The entries below need to be transcribed exactly, without their images.

(Saved entries)
◇ ◇ ◇ ◇ ◇

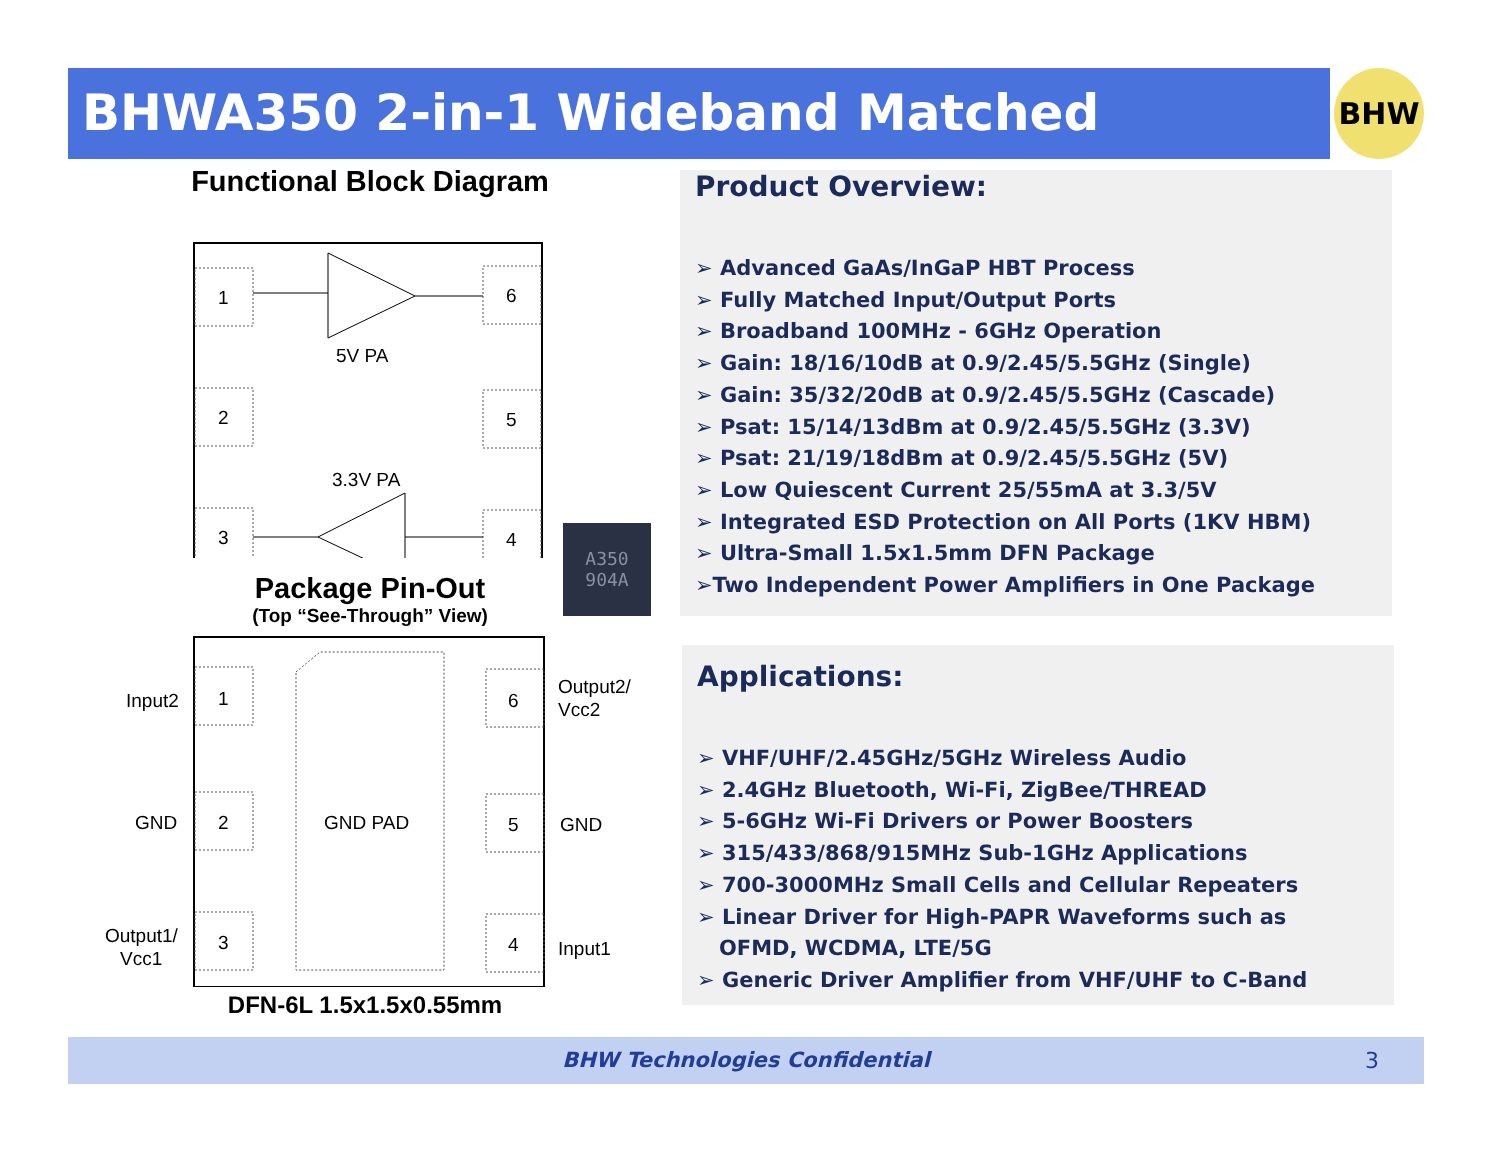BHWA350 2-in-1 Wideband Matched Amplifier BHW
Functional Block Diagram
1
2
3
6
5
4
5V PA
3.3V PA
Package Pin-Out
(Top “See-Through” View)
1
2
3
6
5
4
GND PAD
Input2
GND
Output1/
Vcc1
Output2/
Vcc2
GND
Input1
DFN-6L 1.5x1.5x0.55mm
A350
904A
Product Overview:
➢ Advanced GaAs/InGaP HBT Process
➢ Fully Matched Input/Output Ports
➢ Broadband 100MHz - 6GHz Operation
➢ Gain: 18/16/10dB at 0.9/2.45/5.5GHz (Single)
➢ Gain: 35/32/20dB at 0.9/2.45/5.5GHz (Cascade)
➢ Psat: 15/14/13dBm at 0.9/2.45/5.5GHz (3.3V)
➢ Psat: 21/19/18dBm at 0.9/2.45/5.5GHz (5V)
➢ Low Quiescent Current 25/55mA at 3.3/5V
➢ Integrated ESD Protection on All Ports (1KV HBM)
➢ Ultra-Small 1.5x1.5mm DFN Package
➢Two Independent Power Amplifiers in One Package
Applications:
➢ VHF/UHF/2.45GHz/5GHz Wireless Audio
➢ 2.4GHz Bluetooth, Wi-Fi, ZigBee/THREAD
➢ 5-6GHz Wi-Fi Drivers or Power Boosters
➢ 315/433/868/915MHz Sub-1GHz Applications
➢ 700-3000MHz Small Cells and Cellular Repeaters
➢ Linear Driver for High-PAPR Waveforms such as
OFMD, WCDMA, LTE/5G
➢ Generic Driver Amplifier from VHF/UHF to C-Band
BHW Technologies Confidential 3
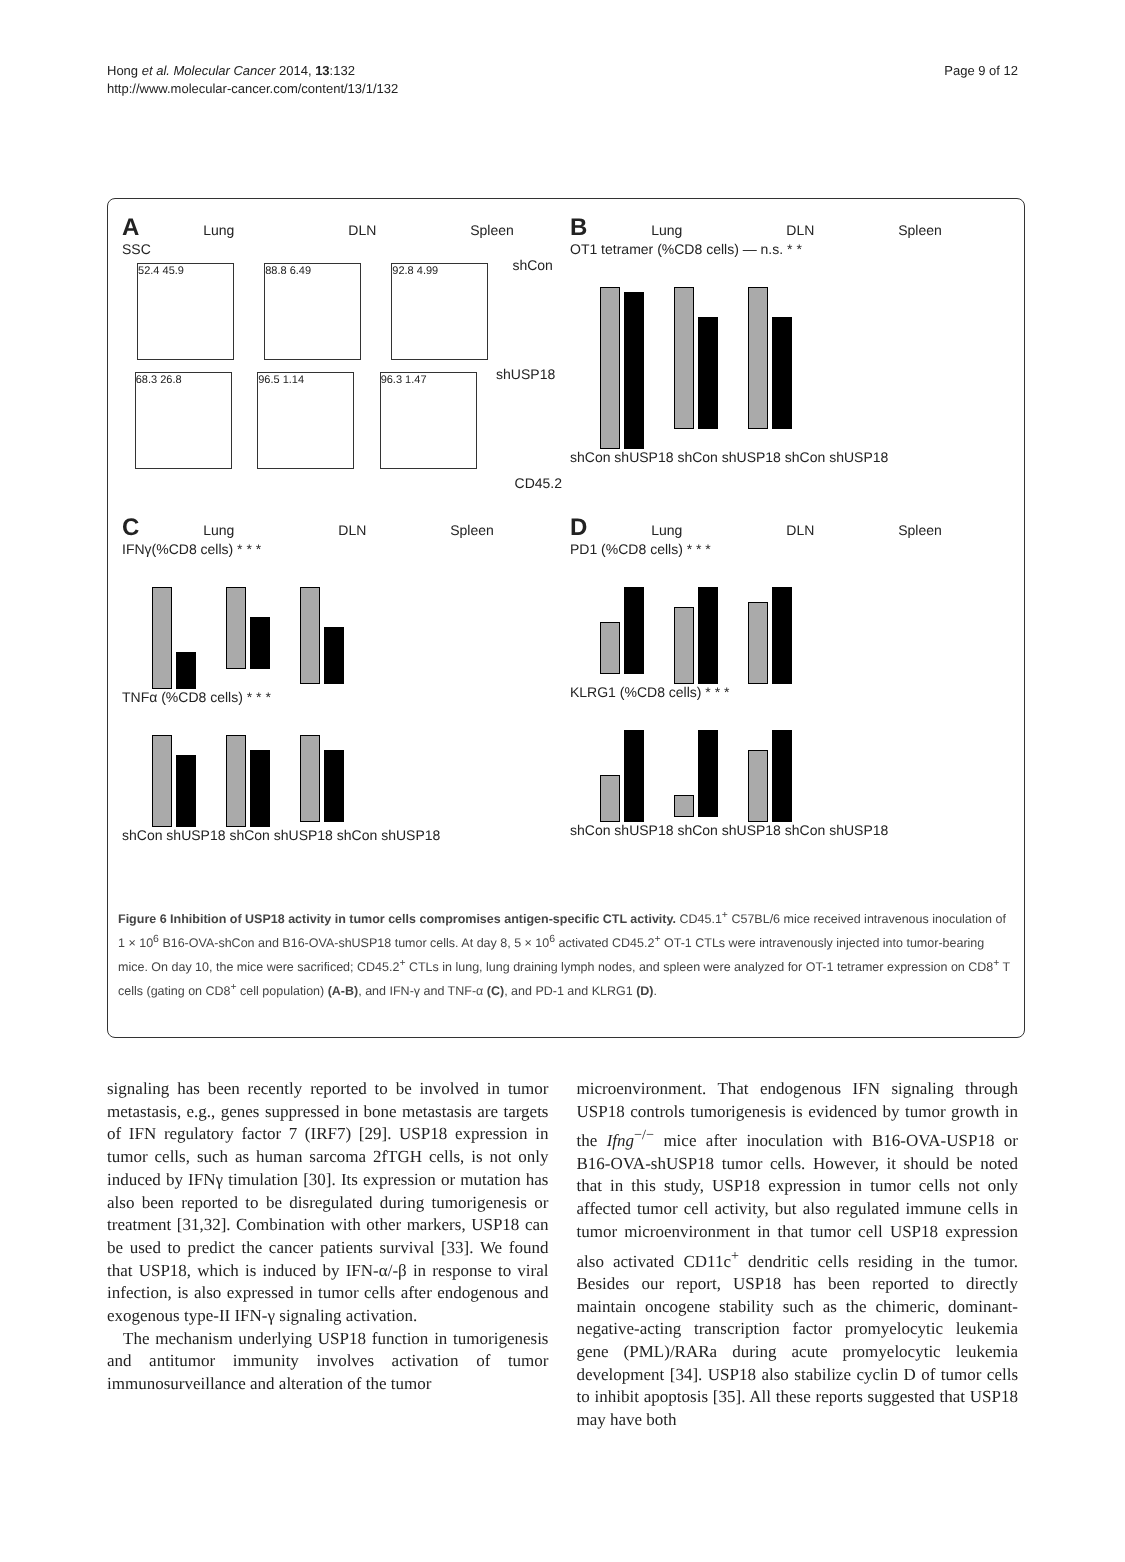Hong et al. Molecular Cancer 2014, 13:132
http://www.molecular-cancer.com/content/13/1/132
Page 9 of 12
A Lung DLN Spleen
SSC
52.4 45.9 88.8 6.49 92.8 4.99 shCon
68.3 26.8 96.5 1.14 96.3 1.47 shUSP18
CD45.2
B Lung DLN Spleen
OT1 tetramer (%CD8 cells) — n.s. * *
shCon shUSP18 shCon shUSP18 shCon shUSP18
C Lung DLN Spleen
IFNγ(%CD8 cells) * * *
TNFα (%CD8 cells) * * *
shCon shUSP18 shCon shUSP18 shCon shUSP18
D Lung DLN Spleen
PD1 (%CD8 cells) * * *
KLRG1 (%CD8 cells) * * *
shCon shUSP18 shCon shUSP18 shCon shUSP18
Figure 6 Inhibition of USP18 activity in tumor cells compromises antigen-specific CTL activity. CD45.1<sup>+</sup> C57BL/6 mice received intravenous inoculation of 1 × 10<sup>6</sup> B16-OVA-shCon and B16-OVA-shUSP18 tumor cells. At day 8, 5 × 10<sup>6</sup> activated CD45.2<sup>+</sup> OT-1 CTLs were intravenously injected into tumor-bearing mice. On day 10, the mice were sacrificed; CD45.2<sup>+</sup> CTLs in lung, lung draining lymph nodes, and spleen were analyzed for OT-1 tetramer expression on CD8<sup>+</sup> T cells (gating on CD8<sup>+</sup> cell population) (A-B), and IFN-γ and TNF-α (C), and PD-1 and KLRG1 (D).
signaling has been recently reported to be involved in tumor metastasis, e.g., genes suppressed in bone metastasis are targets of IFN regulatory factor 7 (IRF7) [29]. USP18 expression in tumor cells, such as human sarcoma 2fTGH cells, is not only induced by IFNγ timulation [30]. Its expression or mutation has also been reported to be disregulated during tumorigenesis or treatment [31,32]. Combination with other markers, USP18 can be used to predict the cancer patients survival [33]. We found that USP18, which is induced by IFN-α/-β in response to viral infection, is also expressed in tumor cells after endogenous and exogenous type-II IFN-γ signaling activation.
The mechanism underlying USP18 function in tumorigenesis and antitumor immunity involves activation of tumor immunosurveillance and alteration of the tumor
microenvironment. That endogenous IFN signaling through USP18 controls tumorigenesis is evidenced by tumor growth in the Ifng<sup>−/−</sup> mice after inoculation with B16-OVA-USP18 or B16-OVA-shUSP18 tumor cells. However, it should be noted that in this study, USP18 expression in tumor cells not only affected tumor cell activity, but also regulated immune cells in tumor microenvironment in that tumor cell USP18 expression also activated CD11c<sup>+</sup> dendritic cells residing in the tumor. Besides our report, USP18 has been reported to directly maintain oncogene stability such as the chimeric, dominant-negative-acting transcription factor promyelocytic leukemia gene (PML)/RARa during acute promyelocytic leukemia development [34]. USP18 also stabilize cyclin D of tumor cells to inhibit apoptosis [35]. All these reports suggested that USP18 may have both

◇ ◇ ◇ ◇ ◇

▸ Exercise response
BHWA350 2-in-1 Wideband Matched Amplifier BHW
Functional Block Diagram
1
2
3
6
5
4
5V PA
3.3V PA
Package Pin-Out
(Top “See-Through” View)
1
2
3
6
5
4
GND PAD
Input2
GND
Output1/
Vcc1
Output2/
Vcc2
GND
Input1
DFN-6L 1.5x1.5x0.55mm
A350
904A
Product Overview:
➢ Advanced GaAs/InGaP HBT Process
➢ Fully Matched Input/Output Ports
➢ Broadband 100MHz - 6GHz Operation
➢ Gain: 18/16/10dB at 0.9/2.45/5.5GHz (Single)
➢ Gain: 35/32/20dB at 0.9/2.45/5.5GHz (Cascade)
➢ Psat: 15/14/13dBm at 0.9/2.45/5.5GHz (3.3V)
➢ Psat: 21/19/18dBm at 0.9/2.45/5.5GHz (5V)
➢ Low Quiescent Current 25/55mA at 3.3/5V
➢ Integrated ESD Protection on All Ports (1KV HBM)
➢ Ultra-Small 1.5x1.5mm DFN Package
➢Two Independent Power Amplifiers in One Package
Applications:
➢ VHF/UHF/2.45GHz/5GHz Wireless Audio
➢ 2.4GHz Bluetooth, Wi-Fi, ZigBee/THREAD
➢ 5-6GHz Wi-Fi Drivers or Power Boosters
➢ 315/433/868/915MHz Sub-1GHz Applications
➢ 700-3000MHz Small Cells and Cellular Repeaters
➢ Linear Driver for High-PAPR Waveforms such as
OFMD, WCDMA, LTE/5G
➢ Generic Driver Amplifier from VHF/UHF to C-Band
BHW Technologies Confidential 3
Hong et al. Molecular Cancer 2014, 13:132
http://www.molecular-cancer.com/content/13/1/132
Page 9 of 12
A Lung DLN Spleen
SSC
52.4 45.9 88.8 6.49 92.8 4.99 shCon
68.3 26.8 96.5 1.14 96.3 1.47 shUSP18
CD45.2
B Lung DLN Spleen
OT1 tetramer (%CD8 cells) — n.s. * *
shCon shUSP18 shCon shUSP18 shCon shUSP18
C Lung DLN Spleen
IFNγ(%CD8 cells) * * *
TNFα (%CD8 cells) * * *
shCon shUSP18 shCon shUSP18 shCon shUSP18
D Lung DLN Spleen
PD1 (%CD8 cells) * * *
KLRG1 (%CD8 cells) * * *
shCon shUSP18 shCon shUSP18 shCon shUSP18
Figure 6 Inhibition of USP18 activity in tumor cells compromises antigen-specific CTL activity. CD45.1<sup>+</sup> C57BL/6 mice received intravenous inoculation of 1 × 10<sup>6</sup> B16-OVA-shCon and B16-OVA-shUSP18 tumor cells. At day 8, 5 × 10<sup>6</sup> activated CD45.2<sup>+</sup> OT-1 CTLs were intravenously injected into tumor-bearing mice. On day 10, the mice were sacrificed; CD45.2<sup>+</sup> CTLs in lung, lung draining lymph nodes, and spleen were analyzed for OT-1 tetramer expression on CD8<sup>+</sup> T cells (gating on CD8<sup>+</sup> cell population) (A-B), and IFN-γ and TNF-α (C), and PD-1 and KLRG1 (D).
signaling has been recently reported to be involved in tumor metastasis, e.g., genes suppressed in bone metastasis are targets of IFN regulatory factor 7 (IRF7) [29]. USP18 expression in tumor cells, such as human sarcoma 2fTGH cells, is not only induced by IFNγ timulation [30]. Its expression or mutation has also been reported to be disregulated during tumorigenesis or treatment [31,32]. Combination with other markers, USP18 can be used to predict the cancer patients survival [33]. We found that USP18, which is induced by IFN-α/-β in response to viral infection, is also expressed in tumor cells after endogenous and exogenous type-II IFN-γ signaling activation.
The mechanism underlying USP18 function in tumorigenesis and antitumor immunity involves activation of tumor immunosurveillance and alteration of the tumor
microenvironment. That endogenous IFN signaling through USP18 controls tumorigenesis is evidenced by tumor growth in the Ifng<sup>−/−</sup> mice after inoculation with B16-OVA-USP18 or B16-OVA-shUSP18 tumor cells. However, it should be noted that in this study, USP18 expression in tumor cells not only affected tumor cell activity, but also regulated immune cells in tumor microenvironment in that tumor cell USP18 expression also activated CD11c<sup>+</sup> dendritic cells residing in the tumor. Besides our report, USP18 has been reported to directly maintain oncogene stability such as the chimeric, dominant-negative-acting transcription factor promyelocytic leukemia gene (PML)/RARa during acute promyelocytic leukemia development [34]. USP18 also stabilize cyclin D of tumor cells to inhibit apoptosis [35]. All these reports suggested that USP18 may have both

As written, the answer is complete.